Graphic novels generally, and manga specifically, are among the few rapidly growing areas of the publishing business, so securing the right to distribute Tokyopop’s books was a hotly contested prize.

Tokyopop ended up going with the company that bought their previous distributor. Tokyopop publisher Mike Kiley, sounding like a wild and crazy guy, explains,

We looked at a lot of other options that were very much bigger than Perseus, but we needed someone who both had the technology and systems we needed to continue to grow, and who fit our business. We’re radical, crazy, teen-pop-culture guys who do a lot of wild stuff and who have to turn on a dime.

Radical and crazy in a practical, profit-seeking way, that is:

Tokyopop is looking to push manga even further into the mainstream, hoping to gain inroads into mass merchandisers, grocery stores, gift and specialty stores and other places where popular fiction and nonfiction books are sold. As such, Tokyopop says it believes the battle for manga superiority is likely to be as much a fight among distributors as it is a struggle for the best cartoonists, characters and storylines.

God help me if they start selling manga in the grocery stores. Just reserve my spot at the poorhouse now. Except I doubt they’ll put anything at Target or Stop & Shop that I didn’t buy five years ago. I’ll still have to trek to a real bookstore to get to the full line.

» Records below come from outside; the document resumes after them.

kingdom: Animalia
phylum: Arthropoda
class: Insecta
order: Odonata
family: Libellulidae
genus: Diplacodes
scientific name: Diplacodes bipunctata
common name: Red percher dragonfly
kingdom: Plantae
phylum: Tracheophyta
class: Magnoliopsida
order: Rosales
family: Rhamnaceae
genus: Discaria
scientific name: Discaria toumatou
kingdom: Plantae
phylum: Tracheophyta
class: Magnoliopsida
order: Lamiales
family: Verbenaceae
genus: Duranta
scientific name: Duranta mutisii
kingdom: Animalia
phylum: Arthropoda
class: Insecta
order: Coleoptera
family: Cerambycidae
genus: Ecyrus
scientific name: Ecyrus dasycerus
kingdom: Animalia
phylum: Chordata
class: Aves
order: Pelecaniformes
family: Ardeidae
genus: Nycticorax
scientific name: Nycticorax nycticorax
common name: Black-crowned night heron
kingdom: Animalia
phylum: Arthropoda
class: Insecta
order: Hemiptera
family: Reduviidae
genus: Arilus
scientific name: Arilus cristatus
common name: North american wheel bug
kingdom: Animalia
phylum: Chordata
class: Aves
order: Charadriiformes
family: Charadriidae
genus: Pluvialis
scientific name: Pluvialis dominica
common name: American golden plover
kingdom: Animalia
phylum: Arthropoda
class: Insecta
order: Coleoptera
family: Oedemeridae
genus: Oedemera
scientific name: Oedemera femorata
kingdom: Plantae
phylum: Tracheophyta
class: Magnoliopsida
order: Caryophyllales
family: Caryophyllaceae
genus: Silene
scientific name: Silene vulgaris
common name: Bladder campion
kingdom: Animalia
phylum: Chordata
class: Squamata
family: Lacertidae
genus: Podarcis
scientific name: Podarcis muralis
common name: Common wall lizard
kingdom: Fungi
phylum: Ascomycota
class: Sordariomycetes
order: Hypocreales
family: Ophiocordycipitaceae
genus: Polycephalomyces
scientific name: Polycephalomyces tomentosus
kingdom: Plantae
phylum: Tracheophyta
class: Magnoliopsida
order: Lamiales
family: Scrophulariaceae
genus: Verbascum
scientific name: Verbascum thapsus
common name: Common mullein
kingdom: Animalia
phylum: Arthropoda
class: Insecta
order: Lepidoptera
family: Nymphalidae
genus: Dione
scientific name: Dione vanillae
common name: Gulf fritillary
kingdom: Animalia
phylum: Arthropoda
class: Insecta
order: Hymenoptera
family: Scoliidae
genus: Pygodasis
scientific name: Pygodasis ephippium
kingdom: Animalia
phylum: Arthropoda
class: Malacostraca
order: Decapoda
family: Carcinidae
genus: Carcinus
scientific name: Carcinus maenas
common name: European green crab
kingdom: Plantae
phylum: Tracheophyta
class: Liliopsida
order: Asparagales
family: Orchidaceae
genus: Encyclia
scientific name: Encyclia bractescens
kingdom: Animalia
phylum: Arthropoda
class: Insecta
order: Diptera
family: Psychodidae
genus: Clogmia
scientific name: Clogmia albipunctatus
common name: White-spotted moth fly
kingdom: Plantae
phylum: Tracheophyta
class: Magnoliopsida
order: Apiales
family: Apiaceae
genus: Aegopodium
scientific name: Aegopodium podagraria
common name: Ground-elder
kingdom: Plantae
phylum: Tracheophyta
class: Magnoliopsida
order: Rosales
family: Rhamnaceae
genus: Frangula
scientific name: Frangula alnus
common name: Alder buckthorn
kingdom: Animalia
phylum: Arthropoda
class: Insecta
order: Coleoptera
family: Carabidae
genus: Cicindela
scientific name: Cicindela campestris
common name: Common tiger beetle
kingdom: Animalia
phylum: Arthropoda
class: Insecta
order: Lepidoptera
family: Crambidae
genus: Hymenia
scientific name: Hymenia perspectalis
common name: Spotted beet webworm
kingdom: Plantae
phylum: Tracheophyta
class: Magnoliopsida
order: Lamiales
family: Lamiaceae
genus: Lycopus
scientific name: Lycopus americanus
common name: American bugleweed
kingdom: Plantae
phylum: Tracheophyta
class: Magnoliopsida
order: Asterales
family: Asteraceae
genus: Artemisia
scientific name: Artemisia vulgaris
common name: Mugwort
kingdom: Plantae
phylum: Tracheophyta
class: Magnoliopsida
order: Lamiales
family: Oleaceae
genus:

One side note: the article describes Tokyopop as “this country’s largest publisher of English-language manga,” which doesn’t seem right to me. Everything I’ve read seems to indicate that Viz is putting out more manga per month and selling more of it.

Oh, and this is how the New York Times describes manga: “the Japanese book-length comics larded with doe-eyed characters with chiseled good looks and hard bodies.” Aaargh!

*The article is from the New York Times but I linked to another site to avoid registration. Original NYT article is here.